Instructions for the task: Would you return exactly the lines below from the line with "right hip: (362, 156)" through the line with "root of tail: (496, 481)", both included, and nothing else, leaving out the pictures?

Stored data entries
# # #
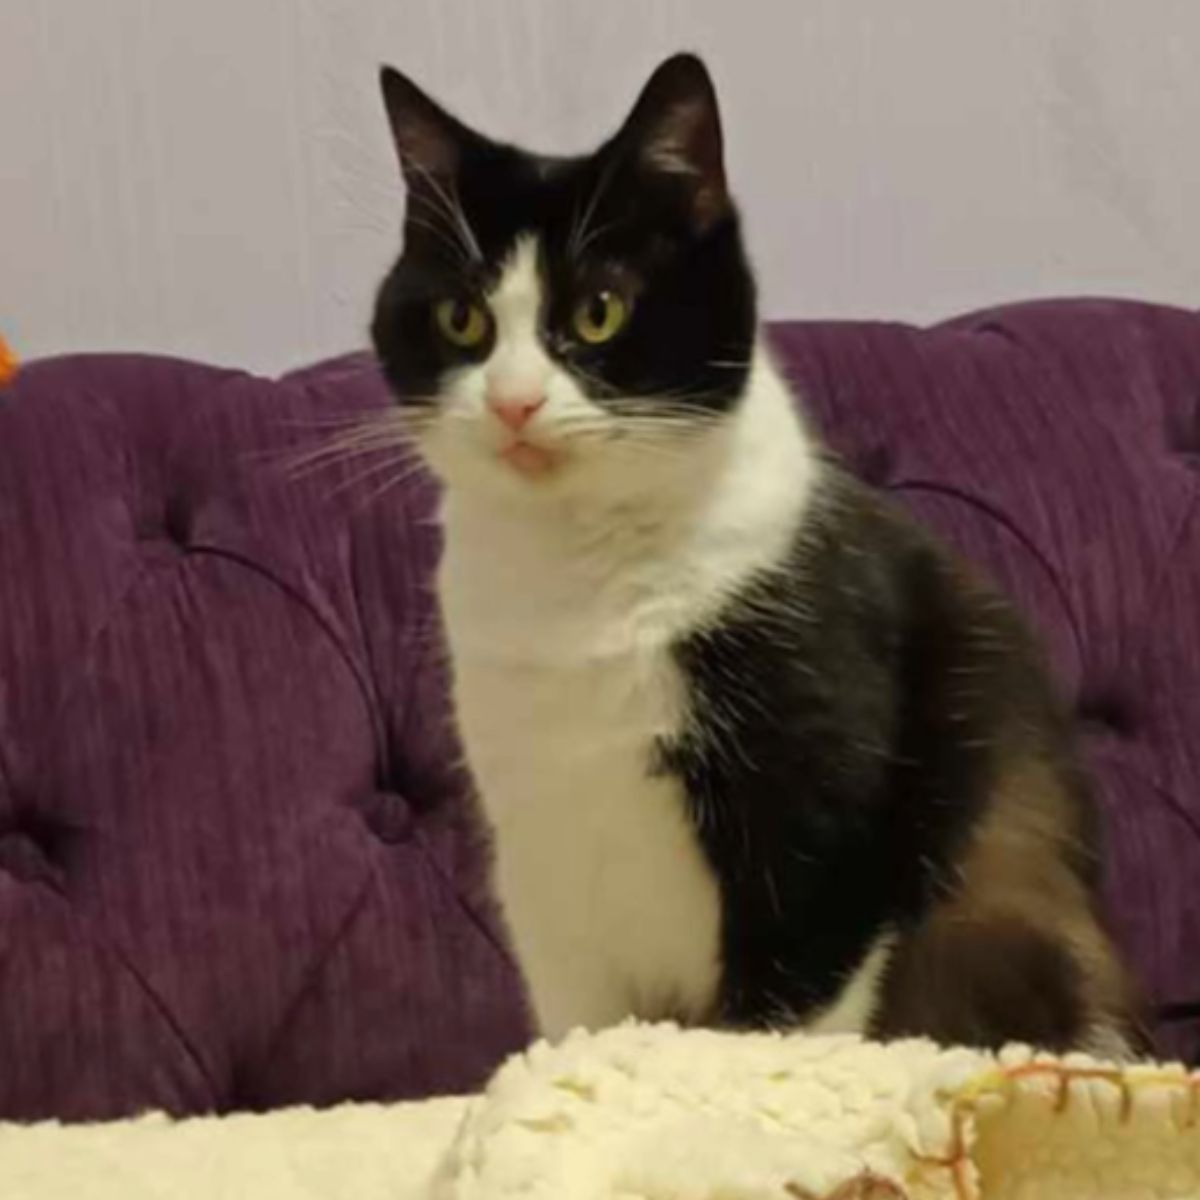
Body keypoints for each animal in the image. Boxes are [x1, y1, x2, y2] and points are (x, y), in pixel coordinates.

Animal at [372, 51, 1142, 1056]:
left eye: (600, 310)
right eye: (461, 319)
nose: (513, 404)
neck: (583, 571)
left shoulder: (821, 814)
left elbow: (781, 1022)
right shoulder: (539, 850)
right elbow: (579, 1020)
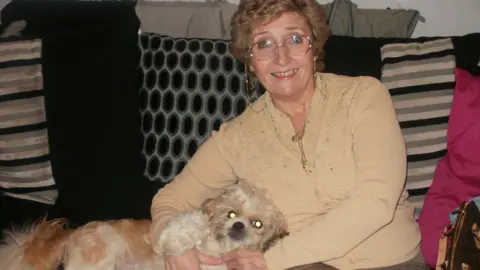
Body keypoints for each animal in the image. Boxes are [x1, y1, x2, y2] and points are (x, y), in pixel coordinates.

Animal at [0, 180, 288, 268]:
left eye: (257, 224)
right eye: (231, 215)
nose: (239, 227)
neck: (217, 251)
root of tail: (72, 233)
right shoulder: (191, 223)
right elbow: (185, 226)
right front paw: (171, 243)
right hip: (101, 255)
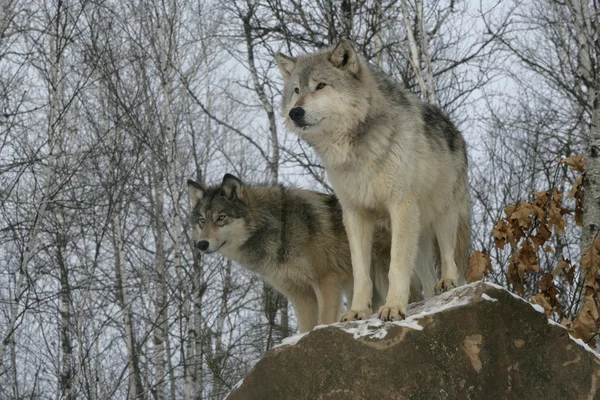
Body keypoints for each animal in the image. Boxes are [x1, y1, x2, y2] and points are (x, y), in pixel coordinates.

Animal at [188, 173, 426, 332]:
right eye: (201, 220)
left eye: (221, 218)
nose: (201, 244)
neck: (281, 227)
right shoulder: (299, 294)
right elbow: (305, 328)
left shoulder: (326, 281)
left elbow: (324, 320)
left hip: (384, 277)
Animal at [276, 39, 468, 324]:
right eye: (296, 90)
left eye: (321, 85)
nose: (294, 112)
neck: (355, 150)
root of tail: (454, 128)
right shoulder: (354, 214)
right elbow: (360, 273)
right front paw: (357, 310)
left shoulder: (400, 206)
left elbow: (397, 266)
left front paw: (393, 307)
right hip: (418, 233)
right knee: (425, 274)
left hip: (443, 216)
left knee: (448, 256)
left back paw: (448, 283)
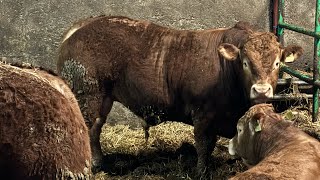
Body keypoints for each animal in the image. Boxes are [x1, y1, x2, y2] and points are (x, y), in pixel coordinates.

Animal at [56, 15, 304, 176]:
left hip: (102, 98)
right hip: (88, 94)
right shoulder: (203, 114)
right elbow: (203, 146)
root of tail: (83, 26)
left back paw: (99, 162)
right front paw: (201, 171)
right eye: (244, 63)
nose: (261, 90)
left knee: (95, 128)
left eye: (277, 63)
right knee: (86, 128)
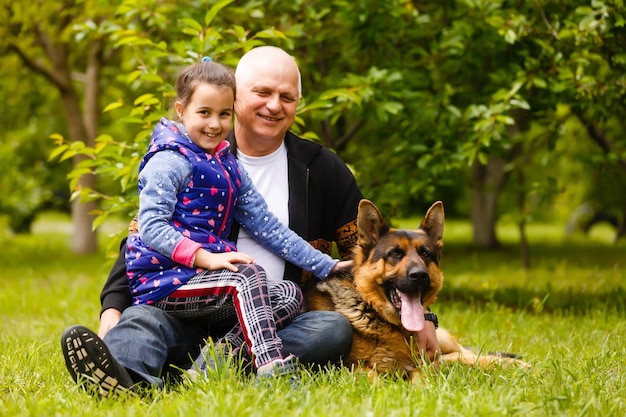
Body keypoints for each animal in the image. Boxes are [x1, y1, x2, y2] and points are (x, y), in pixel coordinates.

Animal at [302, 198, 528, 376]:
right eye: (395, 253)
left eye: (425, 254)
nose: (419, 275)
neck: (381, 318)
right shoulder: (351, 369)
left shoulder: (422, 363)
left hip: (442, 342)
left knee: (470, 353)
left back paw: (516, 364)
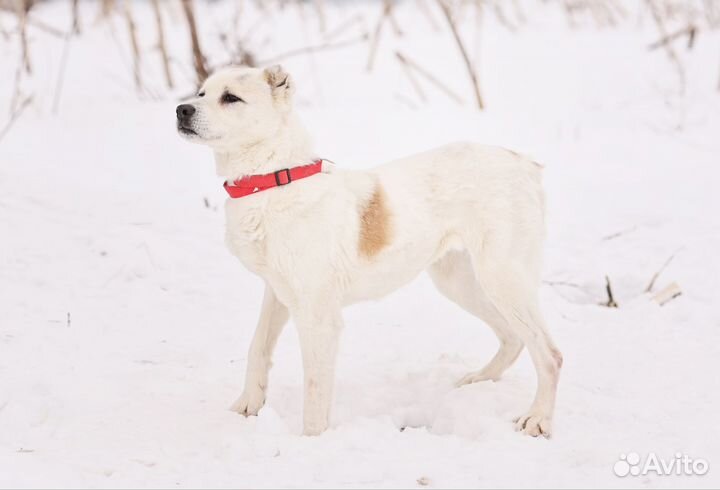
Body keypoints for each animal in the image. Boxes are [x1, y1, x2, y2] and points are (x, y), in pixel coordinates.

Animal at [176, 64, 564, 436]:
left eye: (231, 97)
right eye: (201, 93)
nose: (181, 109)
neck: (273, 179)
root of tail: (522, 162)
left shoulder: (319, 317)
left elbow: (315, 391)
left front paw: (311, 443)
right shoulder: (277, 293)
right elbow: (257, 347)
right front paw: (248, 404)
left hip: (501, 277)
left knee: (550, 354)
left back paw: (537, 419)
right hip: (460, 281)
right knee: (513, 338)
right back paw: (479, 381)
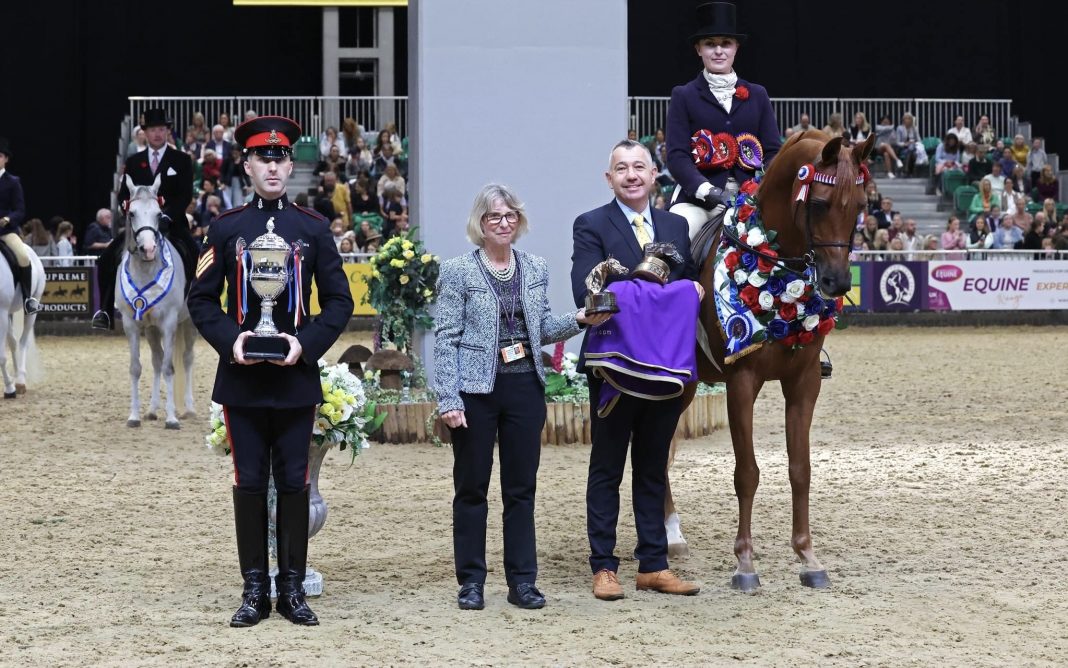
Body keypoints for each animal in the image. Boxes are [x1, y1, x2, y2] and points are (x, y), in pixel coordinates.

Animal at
# # #
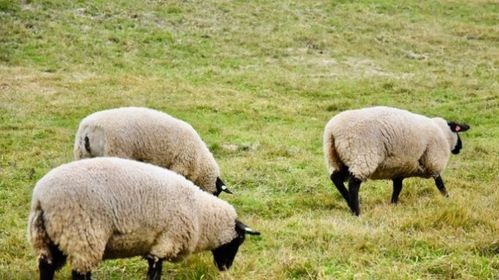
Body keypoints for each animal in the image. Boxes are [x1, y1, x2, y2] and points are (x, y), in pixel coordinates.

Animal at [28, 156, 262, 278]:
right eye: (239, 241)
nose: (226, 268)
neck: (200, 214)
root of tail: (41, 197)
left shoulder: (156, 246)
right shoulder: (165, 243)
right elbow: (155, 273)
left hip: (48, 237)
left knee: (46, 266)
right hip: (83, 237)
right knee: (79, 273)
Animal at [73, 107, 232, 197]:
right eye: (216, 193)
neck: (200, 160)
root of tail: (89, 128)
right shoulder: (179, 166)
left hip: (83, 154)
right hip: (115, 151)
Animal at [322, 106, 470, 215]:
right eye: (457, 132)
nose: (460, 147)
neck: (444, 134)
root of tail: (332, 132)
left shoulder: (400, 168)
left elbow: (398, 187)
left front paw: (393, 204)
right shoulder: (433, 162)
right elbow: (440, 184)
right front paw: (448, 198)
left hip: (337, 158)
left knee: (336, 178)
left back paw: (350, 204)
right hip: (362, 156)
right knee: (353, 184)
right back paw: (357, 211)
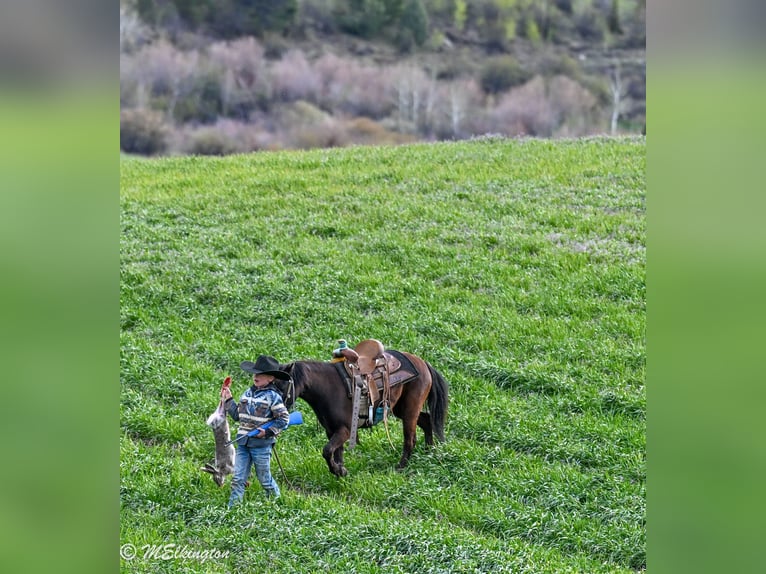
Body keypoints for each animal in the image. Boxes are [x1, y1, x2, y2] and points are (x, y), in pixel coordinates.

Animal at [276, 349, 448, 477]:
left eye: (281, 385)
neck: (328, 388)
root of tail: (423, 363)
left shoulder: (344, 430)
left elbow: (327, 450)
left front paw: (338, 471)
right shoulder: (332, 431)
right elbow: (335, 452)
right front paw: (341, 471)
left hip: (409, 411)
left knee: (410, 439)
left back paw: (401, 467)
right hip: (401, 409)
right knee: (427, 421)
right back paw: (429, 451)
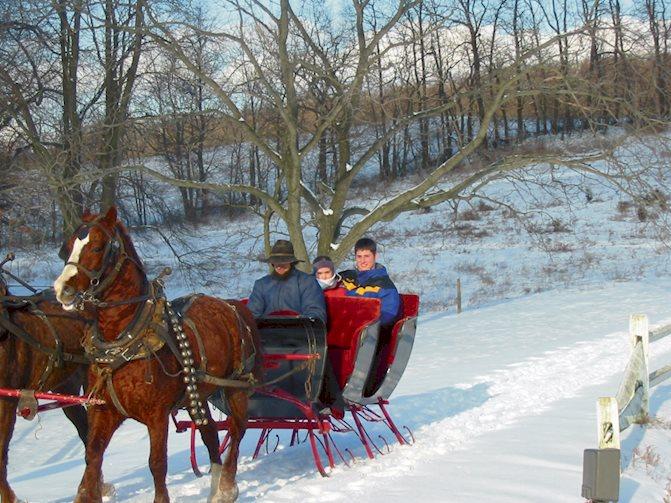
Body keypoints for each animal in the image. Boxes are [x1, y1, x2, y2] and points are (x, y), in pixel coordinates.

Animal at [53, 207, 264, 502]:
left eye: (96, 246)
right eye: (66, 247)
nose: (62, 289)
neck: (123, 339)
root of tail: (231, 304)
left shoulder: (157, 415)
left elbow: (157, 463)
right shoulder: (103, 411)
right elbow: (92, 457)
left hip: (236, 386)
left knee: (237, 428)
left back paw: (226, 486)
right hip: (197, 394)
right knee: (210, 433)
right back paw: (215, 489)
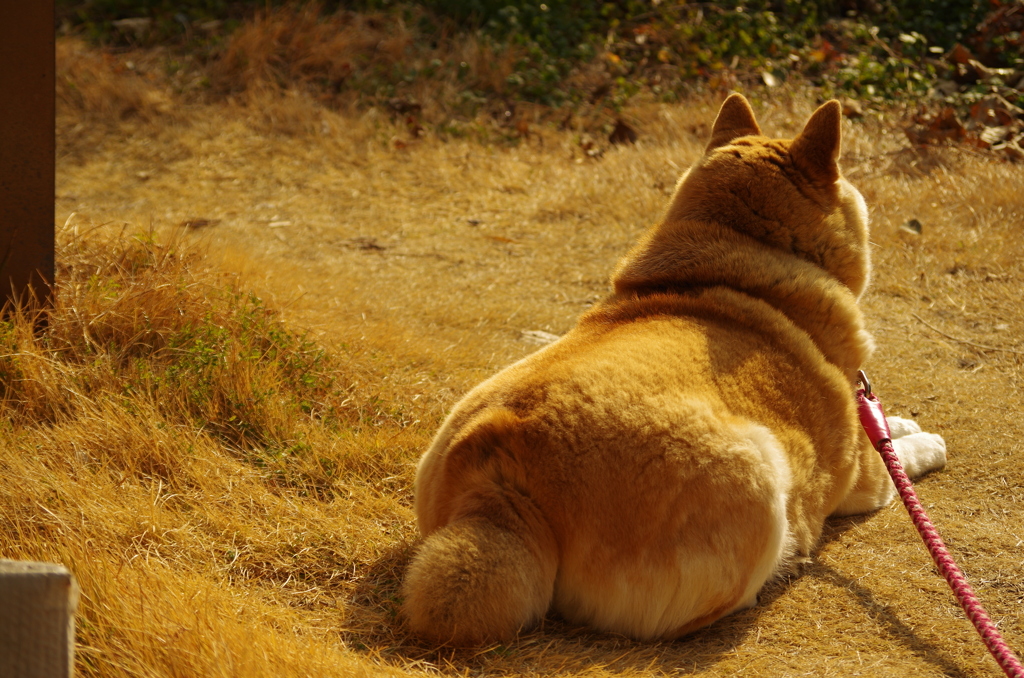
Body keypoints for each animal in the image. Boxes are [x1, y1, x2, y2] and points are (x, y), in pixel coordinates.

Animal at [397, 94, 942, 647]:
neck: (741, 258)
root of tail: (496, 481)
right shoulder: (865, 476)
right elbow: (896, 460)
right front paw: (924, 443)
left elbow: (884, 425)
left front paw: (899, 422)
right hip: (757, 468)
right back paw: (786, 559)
# # #
Result below:
right hip: (362, 156)
right knee: (353, 184)
right back paw: (357, 211)
Body keypoints for each animal in the image. Boxes are [x1, y1, x2, y2] and points are (x, y), in pixel coordinates.

Animal at [276, 349, 448, 477]:
left eye: (281, 385)
neck: (328, 388)
root of tail: (423, 363)
left shoulder: (344, 430)
left elbow: (327, 450)
left front paw: (338, 471)
right shoulder: (332, 431)
right elbow: (335, 452)
right front paw: (341, 471)
left hip: (409, 411)
left knee: (410, 439)
left back paw: (401, 467)
right hip: (401, 409)
right knee: (427, 421)
right back paw: (429, 451)
Body keypoints for each animal in the image. Boxes are [x1, y1, x2, y2] and points are (x, y), in pixel coordinates.

Animal at [53, 207, 264, 502]:
left eye: (96, 246)
right eye: (66, 247)
nose: (62, 289)
neck: (123, 339)
root of tail: (231, 304)
left shoulder: (157, 415)
left elbow: (157, 463)
right shoulder: (103, 411)
right elbow: (92, 457)
left hip: (236, 386)
left knee: (237, 428)
left back paw: (226, 486)
right hip: (197, 394)
right knee: (210, 433)
right back paw: (215, 489)
Body keypoints for each animal in the image. Boxes are [x1, y1, x2, y2] and points are (x, y), in pixel coordinates.

Animal at [397, 94, 942, 647]:
neck: (741, 258)
root of tail: (496, 481)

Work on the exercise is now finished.